YOUR ASSIGNMENT = Line by line, return the material below exactly as it reads.

GIVEN DATA =
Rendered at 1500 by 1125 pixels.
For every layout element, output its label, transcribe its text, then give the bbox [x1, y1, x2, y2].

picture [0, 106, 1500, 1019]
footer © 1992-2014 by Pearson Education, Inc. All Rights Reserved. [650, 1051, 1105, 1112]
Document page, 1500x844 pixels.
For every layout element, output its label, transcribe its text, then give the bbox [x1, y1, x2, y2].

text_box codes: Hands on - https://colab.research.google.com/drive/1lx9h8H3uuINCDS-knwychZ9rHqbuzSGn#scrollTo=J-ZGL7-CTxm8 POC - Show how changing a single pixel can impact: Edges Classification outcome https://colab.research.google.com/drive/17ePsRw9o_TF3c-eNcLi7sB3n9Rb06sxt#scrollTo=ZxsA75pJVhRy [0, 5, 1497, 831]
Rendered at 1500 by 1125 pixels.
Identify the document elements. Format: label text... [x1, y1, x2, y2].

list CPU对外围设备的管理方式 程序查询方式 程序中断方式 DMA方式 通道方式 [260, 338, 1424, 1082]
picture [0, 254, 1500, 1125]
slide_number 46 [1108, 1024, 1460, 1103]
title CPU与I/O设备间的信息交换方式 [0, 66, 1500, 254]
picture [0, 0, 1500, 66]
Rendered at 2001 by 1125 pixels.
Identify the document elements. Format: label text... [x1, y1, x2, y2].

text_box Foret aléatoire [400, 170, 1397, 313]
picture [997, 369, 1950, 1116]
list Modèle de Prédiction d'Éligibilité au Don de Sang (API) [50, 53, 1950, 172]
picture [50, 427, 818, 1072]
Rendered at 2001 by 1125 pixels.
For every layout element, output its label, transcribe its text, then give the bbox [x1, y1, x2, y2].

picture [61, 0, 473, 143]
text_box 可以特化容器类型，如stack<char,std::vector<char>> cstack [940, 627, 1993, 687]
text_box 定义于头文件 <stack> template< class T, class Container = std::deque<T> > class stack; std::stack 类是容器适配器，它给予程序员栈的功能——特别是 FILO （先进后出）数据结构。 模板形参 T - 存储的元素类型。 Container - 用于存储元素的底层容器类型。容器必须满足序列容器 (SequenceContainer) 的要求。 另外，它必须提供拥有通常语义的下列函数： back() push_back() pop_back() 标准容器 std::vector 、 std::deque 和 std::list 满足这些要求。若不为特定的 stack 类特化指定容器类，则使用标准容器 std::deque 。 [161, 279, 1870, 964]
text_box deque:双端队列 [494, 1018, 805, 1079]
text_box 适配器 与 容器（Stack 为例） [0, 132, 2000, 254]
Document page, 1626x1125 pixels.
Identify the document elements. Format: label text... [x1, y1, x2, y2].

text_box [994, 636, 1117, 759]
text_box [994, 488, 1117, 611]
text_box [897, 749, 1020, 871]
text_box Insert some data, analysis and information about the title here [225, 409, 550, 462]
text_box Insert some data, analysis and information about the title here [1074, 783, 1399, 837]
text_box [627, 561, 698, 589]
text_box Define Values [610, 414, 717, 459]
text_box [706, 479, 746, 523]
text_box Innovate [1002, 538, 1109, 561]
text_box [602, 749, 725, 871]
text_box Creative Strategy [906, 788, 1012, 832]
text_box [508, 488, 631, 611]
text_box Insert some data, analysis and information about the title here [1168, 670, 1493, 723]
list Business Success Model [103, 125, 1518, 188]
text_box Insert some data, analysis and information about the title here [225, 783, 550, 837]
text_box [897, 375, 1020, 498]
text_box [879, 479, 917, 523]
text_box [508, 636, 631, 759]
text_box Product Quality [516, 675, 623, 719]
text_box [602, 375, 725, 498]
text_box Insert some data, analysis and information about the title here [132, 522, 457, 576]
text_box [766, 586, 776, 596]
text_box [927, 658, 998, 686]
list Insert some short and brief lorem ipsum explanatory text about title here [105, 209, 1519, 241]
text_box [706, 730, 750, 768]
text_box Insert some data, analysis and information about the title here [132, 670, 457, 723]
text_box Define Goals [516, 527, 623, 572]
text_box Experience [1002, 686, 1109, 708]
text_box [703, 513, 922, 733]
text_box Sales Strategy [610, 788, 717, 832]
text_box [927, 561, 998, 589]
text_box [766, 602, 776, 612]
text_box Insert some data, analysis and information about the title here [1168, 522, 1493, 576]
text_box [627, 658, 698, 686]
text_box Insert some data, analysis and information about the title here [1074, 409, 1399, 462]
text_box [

WRITTEN SOLUTION =
Rendered at 1500 by 1125 pixels.
For every layout element, output its label, transcribe its text, then give the bbox [x1, y1, x2, y2].

picture [0, 106, 1500, 1019]
footer © 1992-2014 by Pearson Education, Inc. All Rights Reserved. [650, 1051, 1105, 1112]
Document page, 1500x844 pixels.
For every layout element, output its label, transcribe its text, then give the bbox [x1, y1, x2, y2].

text_box codes: Hands on - https://colab.research.google.com/drive/1lx9h8H3uuINCDS-knwychZ9rHqbuzSGn#scrollTo=J-ZGL7-CTxm8 POC - Show how changing a single pixel can impact: Edges Classification outcome https://colab.research.google.com/drive/17ePsRw9o_TF3c-eNcLi7sB3n9Rb06sxt#scrollTo=ZxsA75pJVhRy [0, 5, 1497, 831]
Rendered at 1500 by 1125 pixels.
Identify the document elements. Format: label text... [x1, y1, x2, y2].

list CPU对外围设备的管理方式 程序查询方式 程序中断方式 DMA方式 通道方式 [260, 338, 1424, 1082]
picture [0, 254, 1500, 1125]
slide_number 46 [1108, 1024, 1460, 1103]
title CPU与I/O设备间的信息交换方式 [0, 66, 1500, 254]
picture [0, 0, 1500, 66]
Rendered at 2001 by 1125 pixels.
Identify the document elements. Format: label text... [x1, y1, x2, y2].

text_box Foret aléatoire [400, 170, 1397, 313]
picture [997, 369, 1950, 1116]
list Modèle de Prédiction d'Éligibilité au Don de Sang (API) [50, 53, 1950, 172]
picture [50, 427, 818, 1072]
Rendered at 2001 by 1125 pixels.
For every layout element, output its label, transcribe its text, then give the bbox [x1, y1, x2, y2].

picture [61, 0, 473, 143]
text_box 可以特化容器类型，如stack<char,std::vector<char>> cstack [940, 627, 1993, 687]
text_box 定义于头文件 <stack> template< class T, class Container = std::deque<T> > class stack; std::stack 类是容器适配器，它给予程序员栈的功能——特别是 FILO （先进后出）数据结构。 模板形参 T - 存储的元素类型。 Container - 用于存储元素的底层容器类型。容器必须满足序列容器 (SequenceContainer) 的要求。 另外，它必须提供拥有通常语义的下列函数： back() push_back() pop_back() 标准容器 std::vector 、 std::deque 和 std::list 满足这些要求。若不为特定的 stack 类特化指定容器类，则使用标准容器 std::deque 。 [161, 279, 1870, 964]
text_box deque:双端队列 [494, 1018, 805, 1079]
text_box 适配器 与 容器（Stack 为例） [0, 132, 2000, 254]
Document page, 1626x1125 pixels.
Identify the document elements. Format: label text... [x1, y1, x2, y2].

text_box [994, 636, 1117, 759]
text_box [994, 488, 1117, 611]
text_box [897, 749, 1020, 871]
text_box Insert some data, analysis and information about the title here [225, 409, 550, 462]
text_box Insert some data, analysis and information about the title here [1074, 783, 1399, 837]
text_box [627, 561, 698, 589]
text_box Define Values [610, 414, 717, 459]
text_box [706, 479, 746, 523]
text_box Innovate [1002, 538, 1109, 561]
text_box [602, 749, 725, 871]
text_box Creative Strategy [906, 788, 1012, 832]
text_box [508, 488, 631, 611]
text_box Insert some data, analysis and information about the title here [1168, 670, 1493, 723]
list Business Success Model [103, 125, 1518, 188]
text_box Insert some data, analysis and information about the title here [225, 783, 550, 837]
text_box [897, 375, 1020, 498]
text_box [879, 479, 917, 523]
text_box [508, 636, 631, 759]
text_box Product Quality [516, 675, 623, 719]
text_box [602, 375, 725, 498]
text_box Insert some data, analysis and information about the title here [132, 522, 457, 576]
text_box [766, 586, 776, 596]
text_box [927, 658, 998, 686]
list Insert some short and brief lorem ipsum explanatory text about title here [105, 209, 1519, 241]
text_box [706, 730, 750, 768]
text_box Insert some data, analysis and information about the title here [132, 670, 457, 723]
text_box Define Goals [516, 527, 623, 572]
text_box Experience [1002, 686, 1109, 708]
text_box [703, 513, 922, 733]
text_box Sales Strategy [610, 788, 717, 832]
text_box [927, 561, 998, 589]
text_box [766, 602, 776, 612]
text_box Insert some data, analysis and information about the title here [1168, 522, 1493, 576]
text_box [627, 658, 698, 686]
text_box Insert some data, analysis and information about the title here [1074, 409, 1399, 462]
text_box [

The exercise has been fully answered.